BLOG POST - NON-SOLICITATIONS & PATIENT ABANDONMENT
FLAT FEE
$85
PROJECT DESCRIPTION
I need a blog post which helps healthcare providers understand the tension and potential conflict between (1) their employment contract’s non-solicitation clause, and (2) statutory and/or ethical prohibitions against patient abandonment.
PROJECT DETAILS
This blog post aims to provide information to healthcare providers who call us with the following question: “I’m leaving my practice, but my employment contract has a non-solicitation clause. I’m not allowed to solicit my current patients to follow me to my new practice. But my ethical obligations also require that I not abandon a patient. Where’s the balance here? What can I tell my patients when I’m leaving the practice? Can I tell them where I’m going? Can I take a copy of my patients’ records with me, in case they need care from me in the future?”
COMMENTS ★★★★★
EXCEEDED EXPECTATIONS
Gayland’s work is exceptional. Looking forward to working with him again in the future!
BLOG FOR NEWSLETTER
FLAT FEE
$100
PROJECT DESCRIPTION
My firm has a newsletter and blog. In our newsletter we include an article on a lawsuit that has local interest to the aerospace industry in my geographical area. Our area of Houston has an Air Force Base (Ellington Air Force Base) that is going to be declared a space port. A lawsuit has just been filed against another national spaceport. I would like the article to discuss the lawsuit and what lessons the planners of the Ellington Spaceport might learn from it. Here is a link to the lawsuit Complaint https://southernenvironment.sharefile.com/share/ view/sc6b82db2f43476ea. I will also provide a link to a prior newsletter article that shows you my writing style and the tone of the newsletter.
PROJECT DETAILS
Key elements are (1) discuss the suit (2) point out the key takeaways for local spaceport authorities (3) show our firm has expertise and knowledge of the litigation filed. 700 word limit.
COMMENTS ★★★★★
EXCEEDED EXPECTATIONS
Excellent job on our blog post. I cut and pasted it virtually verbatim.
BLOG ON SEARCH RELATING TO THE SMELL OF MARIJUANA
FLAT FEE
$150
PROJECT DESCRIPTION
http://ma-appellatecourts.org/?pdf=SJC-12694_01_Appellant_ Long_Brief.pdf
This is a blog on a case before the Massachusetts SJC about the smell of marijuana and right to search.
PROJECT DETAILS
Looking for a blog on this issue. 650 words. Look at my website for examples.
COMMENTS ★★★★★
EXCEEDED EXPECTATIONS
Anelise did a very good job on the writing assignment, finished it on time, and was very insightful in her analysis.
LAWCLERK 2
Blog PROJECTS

...

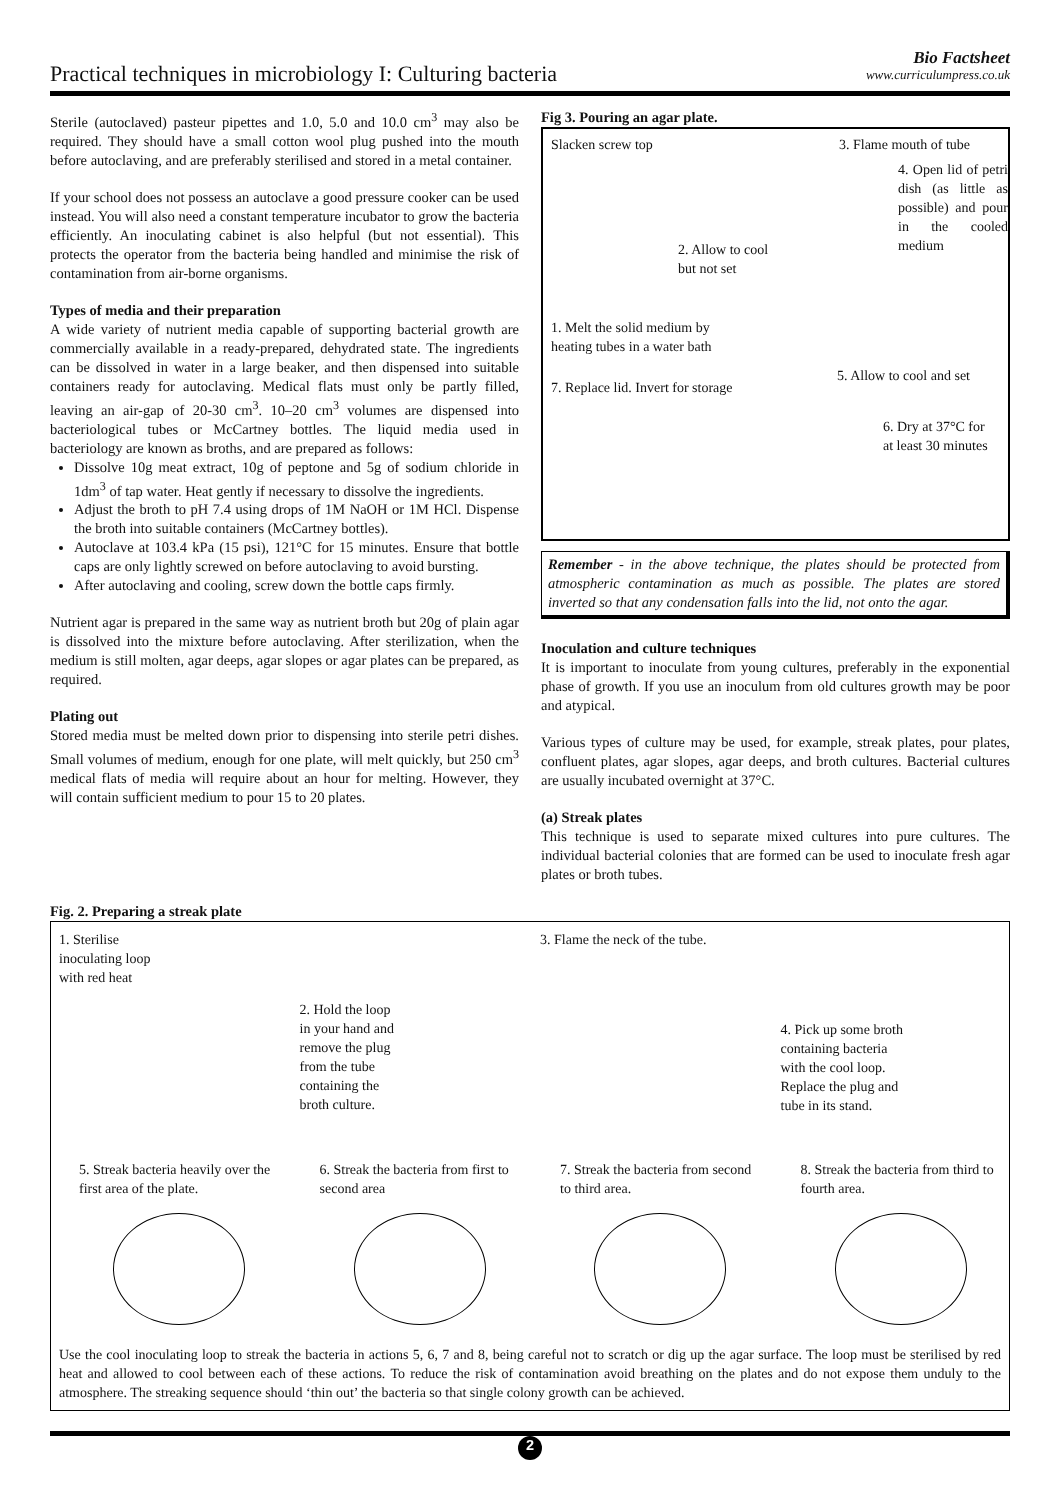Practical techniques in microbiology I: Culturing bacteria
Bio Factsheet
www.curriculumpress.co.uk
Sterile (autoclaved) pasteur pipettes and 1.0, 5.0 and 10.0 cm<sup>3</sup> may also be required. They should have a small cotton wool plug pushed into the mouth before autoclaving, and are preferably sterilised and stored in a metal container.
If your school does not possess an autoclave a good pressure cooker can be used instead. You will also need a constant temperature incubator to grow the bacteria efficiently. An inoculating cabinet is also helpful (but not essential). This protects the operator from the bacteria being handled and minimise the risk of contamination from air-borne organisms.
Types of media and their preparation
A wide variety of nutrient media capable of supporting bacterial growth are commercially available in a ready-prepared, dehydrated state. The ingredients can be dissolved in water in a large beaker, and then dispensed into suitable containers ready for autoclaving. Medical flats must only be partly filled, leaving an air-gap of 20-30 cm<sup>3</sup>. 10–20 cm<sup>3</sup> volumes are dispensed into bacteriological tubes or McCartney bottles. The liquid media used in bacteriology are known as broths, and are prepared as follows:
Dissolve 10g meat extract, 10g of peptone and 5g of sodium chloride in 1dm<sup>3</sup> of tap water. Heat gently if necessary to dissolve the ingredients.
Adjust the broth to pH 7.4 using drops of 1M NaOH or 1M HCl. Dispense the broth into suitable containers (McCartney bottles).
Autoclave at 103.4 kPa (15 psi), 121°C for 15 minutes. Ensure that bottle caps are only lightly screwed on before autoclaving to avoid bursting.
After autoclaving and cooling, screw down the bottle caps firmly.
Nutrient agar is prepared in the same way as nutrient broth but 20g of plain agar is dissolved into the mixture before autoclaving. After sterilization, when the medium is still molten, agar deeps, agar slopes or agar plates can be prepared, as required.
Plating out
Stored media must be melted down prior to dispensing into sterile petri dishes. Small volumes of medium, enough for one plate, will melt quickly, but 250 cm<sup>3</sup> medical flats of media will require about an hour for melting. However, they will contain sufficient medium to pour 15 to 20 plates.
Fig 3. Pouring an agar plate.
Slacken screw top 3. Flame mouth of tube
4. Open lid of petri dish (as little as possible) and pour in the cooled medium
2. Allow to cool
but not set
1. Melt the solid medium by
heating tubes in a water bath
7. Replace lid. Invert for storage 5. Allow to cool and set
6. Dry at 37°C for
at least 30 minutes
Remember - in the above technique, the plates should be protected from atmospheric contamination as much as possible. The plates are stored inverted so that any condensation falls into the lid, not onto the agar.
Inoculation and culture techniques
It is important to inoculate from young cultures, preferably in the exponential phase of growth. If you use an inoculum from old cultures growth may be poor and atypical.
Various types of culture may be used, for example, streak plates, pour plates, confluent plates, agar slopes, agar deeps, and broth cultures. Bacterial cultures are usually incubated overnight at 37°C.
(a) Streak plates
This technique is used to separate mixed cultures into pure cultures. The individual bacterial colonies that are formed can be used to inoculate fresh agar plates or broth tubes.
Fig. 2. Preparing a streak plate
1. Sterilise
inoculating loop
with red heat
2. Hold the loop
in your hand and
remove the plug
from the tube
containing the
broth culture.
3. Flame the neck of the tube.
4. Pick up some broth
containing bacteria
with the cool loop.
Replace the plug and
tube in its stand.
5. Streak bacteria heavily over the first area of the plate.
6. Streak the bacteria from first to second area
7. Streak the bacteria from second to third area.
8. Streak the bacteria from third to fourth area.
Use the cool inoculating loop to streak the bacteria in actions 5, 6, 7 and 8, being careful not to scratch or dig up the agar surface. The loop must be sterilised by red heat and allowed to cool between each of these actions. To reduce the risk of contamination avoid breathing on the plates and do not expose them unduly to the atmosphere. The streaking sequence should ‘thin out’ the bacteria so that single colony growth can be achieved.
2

==

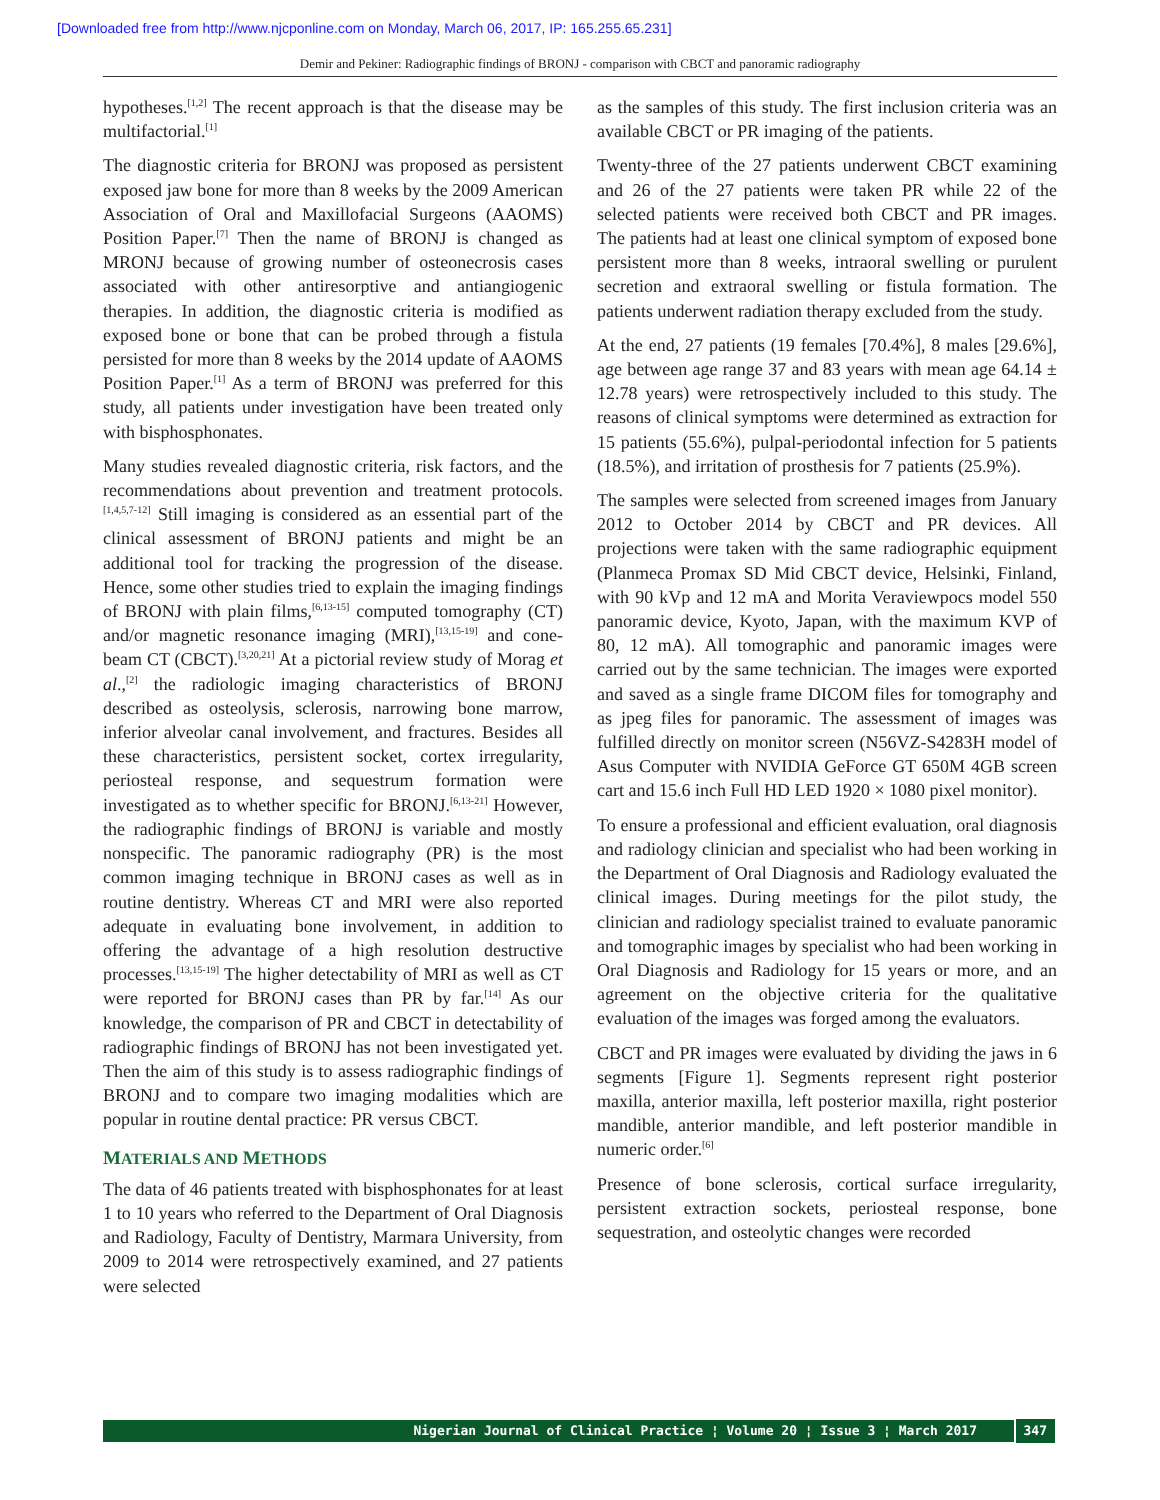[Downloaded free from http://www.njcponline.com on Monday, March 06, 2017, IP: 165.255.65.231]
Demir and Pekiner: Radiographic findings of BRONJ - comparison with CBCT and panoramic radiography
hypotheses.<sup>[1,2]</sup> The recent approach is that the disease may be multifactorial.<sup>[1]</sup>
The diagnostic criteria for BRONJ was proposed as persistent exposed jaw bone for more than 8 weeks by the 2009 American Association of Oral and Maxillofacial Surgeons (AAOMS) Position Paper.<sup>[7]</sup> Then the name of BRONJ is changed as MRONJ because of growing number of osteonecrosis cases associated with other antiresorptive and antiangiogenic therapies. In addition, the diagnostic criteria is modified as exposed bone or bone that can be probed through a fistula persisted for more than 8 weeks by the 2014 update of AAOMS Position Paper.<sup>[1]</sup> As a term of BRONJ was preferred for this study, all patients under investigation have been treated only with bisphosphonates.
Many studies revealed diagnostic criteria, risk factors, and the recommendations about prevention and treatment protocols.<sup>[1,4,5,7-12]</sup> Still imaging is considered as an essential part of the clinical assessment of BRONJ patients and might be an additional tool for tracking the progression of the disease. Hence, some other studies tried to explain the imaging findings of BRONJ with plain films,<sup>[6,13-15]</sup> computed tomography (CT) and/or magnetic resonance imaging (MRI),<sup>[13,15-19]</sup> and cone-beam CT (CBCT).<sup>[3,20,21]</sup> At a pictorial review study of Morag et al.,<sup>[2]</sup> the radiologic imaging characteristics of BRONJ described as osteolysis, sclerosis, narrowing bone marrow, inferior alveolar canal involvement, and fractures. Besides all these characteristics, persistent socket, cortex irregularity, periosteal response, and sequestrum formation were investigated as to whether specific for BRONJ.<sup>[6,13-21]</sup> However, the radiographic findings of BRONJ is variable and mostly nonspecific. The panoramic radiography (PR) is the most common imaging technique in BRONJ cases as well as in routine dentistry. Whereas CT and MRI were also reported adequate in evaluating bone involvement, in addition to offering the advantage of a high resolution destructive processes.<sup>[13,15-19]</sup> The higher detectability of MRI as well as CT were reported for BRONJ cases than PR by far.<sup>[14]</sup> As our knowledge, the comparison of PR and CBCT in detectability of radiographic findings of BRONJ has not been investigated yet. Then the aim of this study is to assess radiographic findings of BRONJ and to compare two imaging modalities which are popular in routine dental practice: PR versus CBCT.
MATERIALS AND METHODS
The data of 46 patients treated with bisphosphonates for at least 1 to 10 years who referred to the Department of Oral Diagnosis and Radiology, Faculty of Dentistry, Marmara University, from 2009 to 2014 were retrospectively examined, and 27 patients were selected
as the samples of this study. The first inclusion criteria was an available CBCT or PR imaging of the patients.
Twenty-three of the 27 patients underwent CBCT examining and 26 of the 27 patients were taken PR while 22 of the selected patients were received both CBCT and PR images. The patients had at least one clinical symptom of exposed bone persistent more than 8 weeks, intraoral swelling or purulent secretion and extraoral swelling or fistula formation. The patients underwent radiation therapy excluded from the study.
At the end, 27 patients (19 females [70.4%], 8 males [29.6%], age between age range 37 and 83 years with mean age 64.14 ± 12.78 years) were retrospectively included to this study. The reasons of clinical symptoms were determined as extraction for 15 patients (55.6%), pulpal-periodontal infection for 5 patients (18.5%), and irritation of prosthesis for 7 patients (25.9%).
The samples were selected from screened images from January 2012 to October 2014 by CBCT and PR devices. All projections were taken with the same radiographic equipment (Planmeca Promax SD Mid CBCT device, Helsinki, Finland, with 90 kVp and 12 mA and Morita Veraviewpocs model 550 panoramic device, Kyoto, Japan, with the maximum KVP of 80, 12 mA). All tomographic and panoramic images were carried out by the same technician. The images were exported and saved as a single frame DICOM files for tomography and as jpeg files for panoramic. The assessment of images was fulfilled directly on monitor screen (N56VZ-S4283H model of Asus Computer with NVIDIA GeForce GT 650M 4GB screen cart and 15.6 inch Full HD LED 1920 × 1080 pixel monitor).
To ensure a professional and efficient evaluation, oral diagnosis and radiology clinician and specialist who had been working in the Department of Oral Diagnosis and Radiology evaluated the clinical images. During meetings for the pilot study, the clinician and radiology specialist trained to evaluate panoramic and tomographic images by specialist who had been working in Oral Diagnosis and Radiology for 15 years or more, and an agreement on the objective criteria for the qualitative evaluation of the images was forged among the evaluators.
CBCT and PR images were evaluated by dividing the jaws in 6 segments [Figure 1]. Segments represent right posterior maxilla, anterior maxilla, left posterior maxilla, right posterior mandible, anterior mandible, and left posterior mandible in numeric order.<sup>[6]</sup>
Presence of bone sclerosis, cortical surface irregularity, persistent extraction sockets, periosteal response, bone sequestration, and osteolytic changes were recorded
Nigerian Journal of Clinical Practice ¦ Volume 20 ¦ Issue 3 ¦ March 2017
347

▶ **Exercise prompt**:
Exactly how many lines in the listing above hold the string "single"? State the number by itself.

▶ **Solution**:
2